*** Begin section ***
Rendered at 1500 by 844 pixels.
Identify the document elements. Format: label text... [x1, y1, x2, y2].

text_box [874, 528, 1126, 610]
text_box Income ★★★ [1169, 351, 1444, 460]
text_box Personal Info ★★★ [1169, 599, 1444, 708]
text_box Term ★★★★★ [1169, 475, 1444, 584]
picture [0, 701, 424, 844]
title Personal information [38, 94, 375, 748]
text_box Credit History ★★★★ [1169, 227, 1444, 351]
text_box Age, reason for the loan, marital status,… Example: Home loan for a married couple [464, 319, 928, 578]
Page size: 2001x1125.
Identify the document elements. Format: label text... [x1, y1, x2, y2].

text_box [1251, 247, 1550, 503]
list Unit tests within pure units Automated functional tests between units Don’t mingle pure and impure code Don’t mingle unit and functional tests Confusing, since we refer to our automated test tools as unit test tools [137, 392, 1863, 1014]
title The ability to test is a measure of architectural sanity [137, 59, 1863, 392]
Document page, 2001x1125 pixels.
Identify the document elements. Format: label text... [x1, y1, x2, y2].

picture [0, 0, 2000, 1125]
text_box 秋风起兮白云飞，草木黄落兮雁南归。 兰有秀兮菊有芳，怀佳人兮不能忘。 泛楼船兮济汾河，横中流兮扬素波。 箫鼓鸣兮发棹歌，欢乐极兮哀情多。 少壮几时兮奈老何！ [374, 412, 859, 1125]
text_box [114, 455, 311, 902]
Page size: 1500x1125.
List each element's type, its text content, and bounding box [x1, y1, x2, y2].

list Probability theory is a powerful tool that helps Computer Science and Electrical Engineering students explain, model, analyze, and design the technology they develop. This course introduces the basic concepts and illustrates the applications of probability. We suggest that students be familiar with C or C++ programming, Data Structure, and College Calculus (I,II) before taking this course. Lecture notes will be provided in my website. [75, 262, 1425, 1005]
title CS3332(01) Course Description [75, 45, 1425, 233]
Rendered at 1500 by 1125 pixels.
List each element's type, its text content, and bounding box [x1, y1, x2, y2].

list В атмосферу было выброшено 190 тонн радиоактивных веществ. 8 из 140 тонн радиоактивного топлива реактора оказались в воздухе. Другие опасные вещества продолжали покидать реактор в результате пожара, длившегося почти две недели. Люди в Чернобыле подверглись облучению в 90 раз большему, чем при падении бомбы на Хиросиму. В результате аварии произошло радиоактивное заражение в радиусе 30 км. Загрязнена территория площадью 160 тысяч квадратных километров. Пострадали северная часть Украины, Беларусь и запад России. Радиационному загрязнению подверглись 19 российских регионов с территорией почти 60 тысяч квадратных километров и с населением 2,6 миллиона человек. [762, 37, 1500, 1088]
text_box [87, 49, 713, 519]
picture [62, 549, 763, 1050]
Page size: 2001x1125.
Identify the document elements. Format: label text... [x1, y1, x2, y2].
*** End section ***
About this task: Lines from the one containing "Rendered at 1500 by 1125 pixels." through the last line of the records, both included, are the only ones to print, each exactly as it is.

Answer space:
Rendered at 1500 by 1125 pixels.
List each element's type, its text content, and bounding box [x1, y1, x2, y2].

list В атмосферу было выброшено 190 тонн радиоактивных веществ. 8 из 140 тонн радиоактивного топлива реактора оказались в воздухе. Другие опасные вещества продолжали покидать реактор в результате пожара, длившегося почти две недели. Люди в Чернобыле подверглись облучению в 90 раз большему, чем при падении бомбы на Хиросиму. В результате аварии произошло радиоактивное заражение в радиусе 30 км. Загрязнена территория площадью 160 тысяч квадратных километров. Пострадали северная часть Украины, Беларусь и запад России. Радиационному загрязнению подверглись 19 российских регионов с территорией почти 60 тысяч квадратных километров и с населением 2,6 миллиона человек. [762, 37, 1500, 1088]
text_box [87, 49, 713, 519]
picture [62, 549, 763, 1050]
Page size: 2001x1125.
Identify the document elements. Format: label text... [x1, y1, x2, y2].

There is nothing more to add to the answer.